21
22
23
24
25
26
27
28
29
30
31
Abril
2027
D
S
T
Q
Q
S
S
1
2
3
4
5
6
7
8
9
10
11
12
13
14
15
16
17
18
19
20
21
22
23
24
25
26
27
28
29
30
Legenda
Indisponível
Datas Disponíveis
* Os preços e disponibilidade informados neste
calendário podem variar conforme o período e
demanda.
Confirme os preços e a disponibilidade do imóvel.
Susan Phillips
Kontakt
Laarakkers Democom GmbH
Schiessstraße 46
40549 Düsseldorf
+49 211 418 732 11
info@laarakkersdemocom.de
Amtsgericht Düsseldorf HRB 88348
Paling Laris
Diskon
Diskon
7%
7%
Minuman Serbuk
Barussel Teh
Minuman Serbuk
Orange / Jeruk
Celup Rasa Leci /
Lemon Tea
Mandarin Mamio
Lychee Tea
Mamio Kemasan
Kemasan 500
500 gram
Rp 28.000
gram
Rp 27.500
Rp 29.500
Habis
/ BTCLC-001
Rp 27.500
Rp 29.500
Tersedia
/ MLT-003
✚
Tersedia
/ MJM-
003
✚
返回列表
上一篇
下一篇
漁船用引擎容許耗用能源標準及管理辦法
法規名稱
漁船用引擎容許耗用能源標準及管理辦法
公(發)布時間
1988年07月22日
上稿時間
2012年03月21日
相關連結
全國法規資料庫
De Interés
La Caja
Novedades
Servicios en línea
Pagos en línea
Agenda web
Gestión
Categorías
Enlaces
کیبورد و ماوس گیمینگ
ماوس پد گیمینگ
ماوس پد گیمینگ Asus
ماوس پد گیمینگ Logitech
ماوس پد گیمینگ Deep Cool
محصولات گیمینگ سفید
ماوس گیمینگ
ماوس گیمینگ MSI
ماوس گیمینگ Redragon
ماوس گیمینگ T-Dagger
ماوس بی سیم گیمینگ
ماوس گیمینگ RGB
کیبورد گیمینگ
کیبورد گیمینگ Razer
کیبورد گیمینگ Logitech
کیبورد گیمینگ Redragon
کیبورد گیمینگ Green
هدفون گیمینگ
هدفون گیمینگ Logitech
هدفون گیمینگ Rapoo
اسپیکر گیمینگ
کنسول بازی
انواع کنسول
================================
Directions:
Can you write out all of the lines above, character for character, in the same order and with the same line breaks?

Response box:
21
22
23
24
25
26
27
28
29
30
31
Abril
2027
D
S
T
Q
Q
S
S
1
2
3
4
5
6
7
8
9
10
11
12
13
14
15
16
17
18
19
20
21
22
23
24
25
26
27
28
29
30
Legenda
Indisponível
Datas Disponíveis
* Os preços e disponibilidade informados neste
calendário podem variar conforme o período e
demanda.
Confirme os preços e a disponibilidade do imóvel.
Susan Phillips
Kontakt
Laarakkers Democom GmbH
Schiessstraße 46
40549 Düsseldorf
+49 211 418 732 11
info@laarakkersdemocom.de
Amtsgericht Düsseldorf HRB 88348
Paling Laris
Diskon
Diskon
7%
7%
Minuman Serbuk
Barussel Teh
Minuman Serbuk
Orange / Jeruk
Celup Rasa Leci /
Lemon Tea
Mandarin Mamio
Lychee Tea
Mamio Kemasan
Kemasan 500
500 gram
Rp 28.000
gram
Rp 27.500
Rp 29.500
Habis
/ BTCLC-001
Rp 27.500
Rp 29.500
Tersedia
/ MLT-003
✚
Tersedia
/ MJM-
003
✚
返回列表
上一篇
下一篇
漁船用引擎容許耗用能源標準及管理辦法
法規名稱
漁船用引擎容許耗用能源標準及管理辦法
公(發)布時間
1988年07月22日
上稿時間
2012年03月21日
相關連結
全國法規資料庫
De Interés
La Caja
Novedades
Servicios en línea
Pagos en línea
Agenda web
Gestión
Categorías
Enlaces
کیبورد و ماوس گیمینگ
ماوس پد گیمینگ
ماوس پد گیمینگ Asus
ماوس پد گیمینگ Logitech
ماوس پد گیمینگ Deep Cool
محصولات گیمینگ سفید
ماوس گیمینگ
ماوس گیمینگ MSI
ماوس گیمینگ Redragon
ماوس گیمینگ T-Dagger
ماوس بی سیم گیمینگ
ماوس گیمینگ RGB
کیبورد گیمینگ
کیبورد گیمینگ Razer
کیبورد گیمینگ Logitech
کیبورد گیمینگ Redragon
کیبورد گیمینگ Green
هدفون گیمینگ
هدفون گیمینگ Logitech
هدفون گیمینگ Rapoo
اسپیکر گیمینگ
کنسول بازی
انواع کنسول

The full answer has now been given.